As cell phones first came into use, Joe was the only guest I permitted to use one on the water. At first, he carried a huge, bagged contraption which provided a poorer connection than two tin cans attached with a string. It took up more room than a fishing creel and I often threatened to use it as an anchor; much to his delight.
I believe he used the phone simply because he knew how much it annoyed me. In a good natured way, his frequent "from the pond" calls were intended as a friendly poke in the ribs that he knew he could get away with.
It was always the same scenario. After hooking the first fish of the morning, he'd lay the rod on his lap. After whipping out the phone, he'd sheepishly explain, "Excuse me, but I've got to check in with the office," where he operated a consulting and lobbying firm.
"You know where I am?" Joe would ask, "I'm in the middle of a tiny pond in the Adirondacks and, oops!, Hang on, I've got one on."
As he reeled the fish in, a steady "play by play" commentary would detail his efforts.
"It's almost here! Hey, yeah, Oh boy! Joe just stabbed at it with the net. He missed again. Hold on, it's making another run. Wait, there it is, boy it's a nice one. It's in the boat!"
"OK." Then, after a short pause he'd ask the incredulous listener in a calm voice, "So, how's your day going? Everything all right at the office?"
It obviously gave him a great pleasure; yet I often wondered what the person on the other end of the line thought of such shenanigans. I imagined they were stuck in a cubicle at some godforsaken office in downtown DC; while the boss was out making whoopee with a brookie and rubbing their nose in it.
Regardless, the routine became our way of welcoming the first brook trout of the day to the net. And despite my repeated objections, I must admit I enjoyed the commotion, the damn cell phone and his friendly teasing. It was entertaining.
Over the course of three decades on the water, I've shared my guideboat with a fairly impressive list of guests. Titans of industry, entertainment icons and financial wizards have provided equal ballast to kings, knights and even a supermodel or two. However, the boat never balanced as well as it did when Joe occupied the rear seat.

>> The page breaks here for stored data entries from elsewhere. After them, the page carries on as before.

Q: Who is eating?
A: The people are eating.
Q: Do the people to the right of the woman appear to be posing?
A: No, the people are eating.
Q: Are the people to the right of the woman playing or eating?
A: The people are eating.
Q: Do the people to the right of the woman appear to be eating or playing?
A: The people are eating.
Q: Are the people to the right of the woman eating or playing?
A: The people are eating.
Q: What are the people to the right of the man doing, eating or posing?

He knew me and my family and became the funny old uncle we never had. For Christmas, he always sent gifts for the girls. When my Mother fell ill with Alzheimer's; he would call regularly to inquire about her condition. He was genuinely concerned because he was genuine.
Joe exposed his true character one afternoon, as we were enjoying lunch at The Cottage in Lake Placid. It happened innocently when he introduced me to an old acquaintance he knew from his days in the political arena.
When the gentleman, a highly, successful businessman, entered the small restaurant; he recognized Joe and made a beeline to our table.
After the two exchanged greetings, Joe turned and said, "I'd like you to meet my good friend, Joe Hackett". A moment later he added, "I almost forgot, he also happens to be my guide."
With this simple statement, I realized Joe considered me a friend first and also his guide. I don't know if he even realized it at the time, but in his quiet, sincere way, he let me know how he truly felt. In my line of work, it's the finest compliment anyone could offer.
Following a brief battle with cancer three years past, Joe now fishes in better waters. Yet, every spring as the ice breaks up and I pull on the oars to cross the first open water of the season, I think about that old, familiar poke in the ribs and laugh once again.